Monday, August 26, 2024

Tribute to Rabbi Danny Zemel

My most vivid memory of the summer I spent with Danny Zemel wasn’t that he shared his reading recommendations with me (though I continue to regularly reference The Jews in America by Arthur Hertzberg, My Promised Land by Ari Shavit, and Faith Finding Meaning by Byron Sherwin). It wasn’t going to lunch or coffee with him to meet interesting people. It wasn’t watching him dream up new ideas for the Jewish future – like the American Talmud, or a set of additional, third readings for Shabbat morning to supplement the haftarah.

Rather, my most vivid memory of that summer is from the time that Danny used the F-word.

The memorable part was not the word itself. Of course, I’ve heard and said the word many times before – and of course, I know full well that rabbis aren’t verbal ascetics. If anything, the rabbinic tradition prizes the well-placed use of a colorful word.

The memorable part, rather, was seeing Danny’s passion around an issue that he cared about.

The issue itself is hardly the point. In fact, in retrospect, I can’t even remember what issue it was. It might have been the DREAM Act, or the 2014 Israel-Hamas war, or some other important conversation that was then unfolding in the public square. I can’t recall. But what I do remember, vividly, was Danny saying: “When our teenagers leave Temple Micah and go off to college, we should want them to bring their Judaism to” [this issue] (whatever it was) “and not have wasted their time teaching them the F-ing minutiae” – his voice broke, and his eyes welled up – “of whether you are or aren’t supposed to talk between washing your hands and saying hamotzi.”

The memory is vivid for at least two reasons. First, it showed me that Danny is a person of deep convictions. The things he cares about, he cares about passionately.
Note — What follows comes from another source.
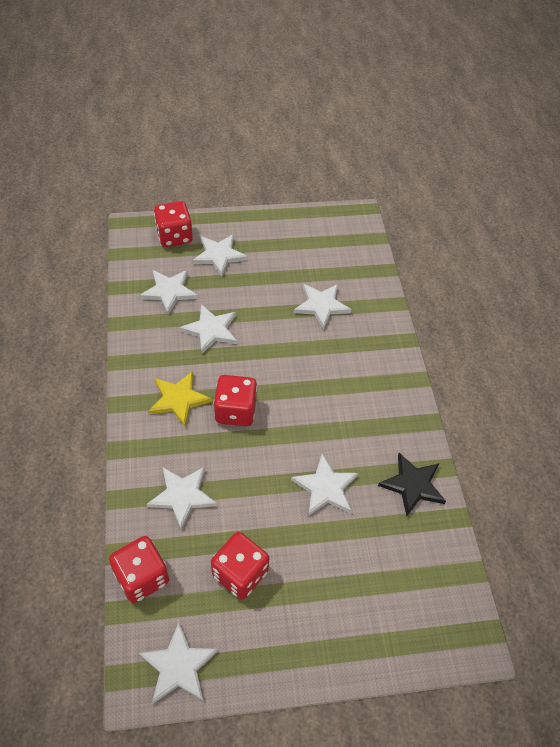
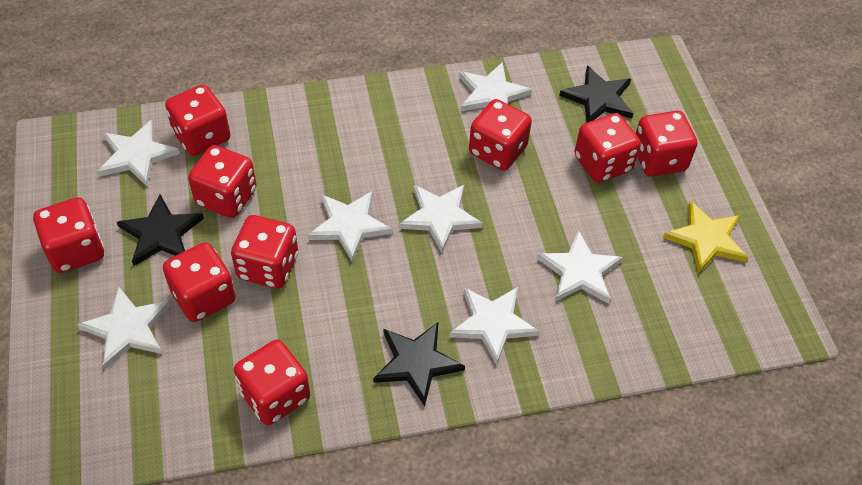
black star: 1 -> 3
red dice: 4 -> 9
Second – and, for me, more importantly – it showed me that Danny believes that Judaism is for the world.

As a rabbinical student, I was interested in the world of midrash – the legends that, over the centuries, have been written into the margins of the Torah narrative. I found a certain literary wonder – and, I now recognize, pride – in knowing, for example, that the rabbis of old had imagined that when Isaac learned of the death of his mother, Sarah, he went to stay with her evicted handmaid, Hagar. I learned from Danny that those stories do indeed have a certain beauty to them – but that so far in my rabbinic formation, I had been treating them as fan fiction. Knowing that Isaac visited Hagar might be an interesting piece of Torah trivia (or, worse, “trivial”). Better to ask what that story has to say about the world.

In the pages of the best books, newspapers, and magazines (and also in theater and even stand-up comedy), a great conversation takes place about our country, about illness and death, about technology, about the global rise of authoritarianism, about race and gender, about anxiety. Great thinkers put forth compelling ideas worthy of consideration and debate. But up to that point in my rabbinical formation (and, if I’m being honest, to a greater degree than I wish were the case, still today), I spent my time marveling over the literary wonders of our tradition – forgetting that the greatest among our sages, from Maimonides to Mendelssohn, were not just biblical commentators, but also were philosophers and ethicists, well versed in (and sometimes forcibly thrown into) the most important public debates of their time.

This is not to confuse Judaism for social justice. Rather, it is to recognize that ideas matter – and that Judaism is rich with ideas.

Whenever I go to a Shabbat dinner and I see someone washing their hands and then keeping silent until we’ve said hamotzi, I think of Danny. And I know he wouldn’t begrudge them this ritual. After all, as our other great teacher, Larry Hoffman, has taught us: rituals matter just like ideas matter.

But I’m also reminded that a compelling Judaism for the 21st century will need to be about so much more than just handwashing. It had F-ing better be.